Stated task | From the entries below, pull out every line that contains the word "turtles".

Provided information |
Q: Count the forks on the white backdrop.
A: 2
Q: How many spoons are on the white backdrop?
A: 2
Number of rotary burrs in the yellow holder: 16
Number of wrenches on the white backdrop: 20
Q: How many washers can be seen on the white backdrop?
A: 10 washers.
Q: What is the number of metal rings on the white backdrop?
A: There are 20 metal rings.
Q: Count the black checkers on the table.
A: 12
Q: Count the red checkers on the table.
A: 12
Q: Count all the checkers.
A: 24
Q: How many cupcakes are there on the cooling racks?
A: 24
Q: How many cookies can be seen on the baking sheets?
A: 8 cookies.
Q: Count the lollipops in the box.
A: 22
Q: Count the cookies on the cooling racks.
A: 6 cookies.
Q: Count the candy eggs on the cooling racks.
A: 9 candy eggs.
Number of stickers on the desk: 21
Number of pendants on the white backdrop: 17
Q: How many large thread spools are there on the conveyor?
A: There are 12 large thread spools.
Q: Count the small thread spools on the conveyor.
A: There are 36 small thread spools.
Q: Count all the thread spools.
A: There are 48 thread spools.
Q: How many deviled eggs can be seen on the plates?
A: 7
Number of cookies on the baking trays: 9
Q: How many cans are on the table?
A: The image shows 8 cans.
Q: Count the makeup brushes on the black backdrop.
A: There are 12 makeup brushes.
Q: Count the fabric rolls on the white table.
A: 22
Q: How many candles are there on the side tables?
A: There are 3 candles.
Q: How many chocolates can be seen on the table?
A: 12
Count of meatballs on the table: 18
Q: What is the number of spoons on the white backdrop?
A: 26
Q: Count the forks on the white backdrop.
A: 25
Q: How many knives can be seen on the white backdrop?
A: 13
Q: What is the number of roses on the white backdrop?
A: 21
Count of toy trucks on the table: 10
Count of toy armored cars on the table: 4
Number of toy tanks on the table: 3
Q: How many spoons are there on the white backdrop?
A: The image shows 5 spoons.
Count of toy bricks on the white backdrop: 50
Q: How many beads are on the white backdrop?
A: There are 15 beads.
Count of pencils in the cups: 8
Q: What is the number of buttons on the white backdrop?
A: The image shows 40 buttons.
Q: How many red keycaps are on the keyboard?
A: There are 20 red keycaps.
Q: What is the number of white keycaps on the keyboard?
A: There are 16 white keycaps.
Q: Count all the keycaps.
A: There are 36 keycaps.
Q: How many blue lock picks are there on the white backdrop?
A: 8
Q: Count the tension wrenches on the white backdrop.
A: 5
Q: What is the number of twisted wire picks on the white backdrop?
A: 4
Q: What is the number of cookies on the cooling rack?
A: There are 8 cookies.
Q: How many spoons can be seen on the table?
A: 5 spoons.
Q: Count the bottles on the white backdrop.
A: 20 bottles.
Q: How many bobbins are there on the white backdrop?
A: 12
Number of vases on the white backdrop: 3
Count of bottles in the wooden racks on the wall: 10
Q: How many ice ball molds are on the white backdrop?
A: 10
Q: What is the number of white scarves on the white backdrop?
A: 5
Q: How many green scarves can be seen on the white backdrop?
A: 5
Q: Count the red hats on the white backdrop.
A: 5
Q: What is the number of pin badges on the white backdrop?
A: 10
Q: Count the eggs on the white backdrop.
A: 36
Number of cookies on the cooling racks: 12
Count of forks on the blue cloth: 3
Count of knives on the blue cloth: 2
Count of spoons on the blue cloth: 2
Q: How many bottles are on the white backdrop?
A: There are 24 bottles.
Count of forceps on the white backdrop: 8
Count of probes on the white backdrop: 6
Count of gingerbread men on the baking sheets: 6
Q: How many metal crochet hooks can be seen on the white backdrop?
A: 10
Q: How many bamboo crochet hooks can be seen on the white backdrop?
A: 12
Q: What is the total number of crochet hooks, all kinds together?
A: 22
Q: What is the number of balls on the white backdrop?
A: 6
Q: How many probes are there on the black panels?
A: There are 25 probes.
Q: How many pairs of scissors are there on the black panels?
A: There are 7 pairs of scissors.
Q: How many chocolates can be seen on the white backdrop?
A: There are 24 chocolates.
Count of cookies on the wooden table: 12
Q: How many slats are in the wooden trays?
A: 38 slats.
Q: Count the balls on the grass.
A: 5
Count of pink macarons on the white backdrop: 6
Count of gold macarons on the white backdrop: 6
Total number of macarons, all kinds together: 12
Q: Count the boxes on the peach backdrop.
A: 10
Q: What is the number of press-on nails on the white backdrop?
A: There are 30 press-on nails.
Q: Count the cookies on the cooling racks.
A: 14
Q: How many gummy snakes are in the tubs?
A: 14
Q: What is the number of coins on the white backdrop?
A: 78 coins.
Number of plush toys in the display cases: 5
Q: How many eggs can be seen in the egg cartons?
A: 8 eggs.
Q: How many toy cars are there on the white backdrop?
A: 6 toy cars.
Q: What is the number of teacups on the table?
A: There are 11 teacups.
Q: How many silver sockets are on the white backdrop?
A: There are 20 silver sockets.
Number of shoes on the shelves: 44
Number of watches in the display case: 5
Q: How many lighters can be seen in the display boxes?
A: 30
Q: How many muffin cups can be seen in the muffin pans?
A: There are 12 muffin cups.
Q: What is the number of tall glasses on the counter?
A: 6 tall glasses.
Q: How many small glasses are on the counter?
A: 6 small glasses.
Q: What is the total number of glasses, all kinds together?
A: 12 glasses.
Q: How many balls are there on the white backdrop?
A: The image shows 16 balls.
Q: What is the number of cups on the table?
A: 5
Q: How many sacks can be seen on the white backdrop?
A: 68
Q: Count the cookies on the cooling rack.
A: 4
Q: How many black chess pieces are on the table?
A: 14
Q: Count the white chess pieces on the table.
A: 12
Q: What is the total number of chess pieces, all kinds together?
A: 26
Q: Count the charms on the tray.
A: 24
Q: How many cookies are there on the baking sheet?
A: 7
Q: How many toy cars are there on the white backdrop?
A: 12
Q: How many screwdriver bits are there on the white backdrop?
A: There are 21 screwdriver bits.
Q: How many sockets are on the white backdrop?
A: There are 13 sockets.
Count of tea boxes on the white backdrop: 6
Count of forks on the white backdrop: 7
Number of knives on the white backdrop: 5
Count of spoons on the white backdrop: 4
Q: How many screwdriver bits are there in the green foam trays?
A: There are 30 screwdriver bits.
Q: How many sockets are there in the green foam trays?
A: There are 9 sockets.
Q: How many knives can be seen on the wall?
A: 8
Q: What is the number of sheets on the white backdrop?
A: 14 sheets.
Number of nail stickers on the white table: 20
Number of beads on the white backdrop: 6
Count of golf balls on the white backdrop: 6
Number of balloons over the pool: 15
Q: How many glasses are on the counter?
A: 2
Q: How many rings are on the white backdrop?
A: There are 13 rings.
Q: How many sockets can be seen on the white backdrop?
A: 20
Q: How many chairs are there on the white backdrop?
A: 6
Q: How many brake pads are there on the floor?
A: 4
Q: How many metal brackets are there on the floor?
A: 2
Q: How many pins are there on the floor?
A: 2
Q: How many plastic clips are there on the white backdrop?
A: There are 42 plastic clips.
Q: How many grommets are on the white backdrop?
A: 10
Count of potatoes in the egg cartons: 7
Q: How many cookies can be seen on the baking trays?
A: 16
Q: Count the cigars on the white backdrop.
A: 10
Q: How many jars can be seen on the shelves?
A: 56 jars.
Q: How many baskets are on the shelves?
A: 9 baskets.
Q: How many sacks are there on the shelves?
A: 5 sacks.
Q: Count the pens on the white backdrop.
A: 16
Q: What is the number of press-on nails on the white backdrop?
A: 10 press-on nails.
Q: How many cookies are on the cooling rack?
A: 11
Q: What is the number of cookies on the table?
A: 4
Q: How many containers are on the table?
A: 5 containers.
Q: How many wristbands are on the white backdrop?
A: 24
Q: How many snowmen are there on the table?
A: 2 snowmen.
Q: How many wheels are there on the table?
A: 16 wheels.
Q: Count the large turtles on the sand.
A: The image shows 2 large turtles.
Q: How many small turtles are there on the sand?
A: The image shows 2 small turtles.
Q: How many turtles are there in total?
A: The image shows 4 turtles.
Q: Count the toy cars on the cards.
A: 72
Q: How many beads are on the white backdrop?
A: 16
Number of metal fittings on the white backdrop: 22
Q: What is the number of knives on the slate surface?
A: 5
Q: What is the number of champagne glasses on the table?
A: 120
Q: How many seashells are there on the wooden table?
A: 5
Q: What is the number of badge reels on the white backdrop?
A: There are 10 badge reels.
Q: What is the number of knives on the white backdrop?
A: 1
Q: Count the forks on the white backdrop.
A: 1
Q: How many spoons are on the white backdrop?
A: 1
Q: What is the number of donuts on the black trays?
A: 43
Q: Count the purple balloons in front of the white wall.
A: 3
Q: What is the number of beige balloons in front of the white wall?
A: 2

Full output |
Q: Count the large turtles on the sand.
A: The image shows 2 large turtles.
Q: How many small turtles are there on the sand?
A: The image shows 2 small turtles.
Q: How many turtles are there in total?
A: The image shows 4 turtles.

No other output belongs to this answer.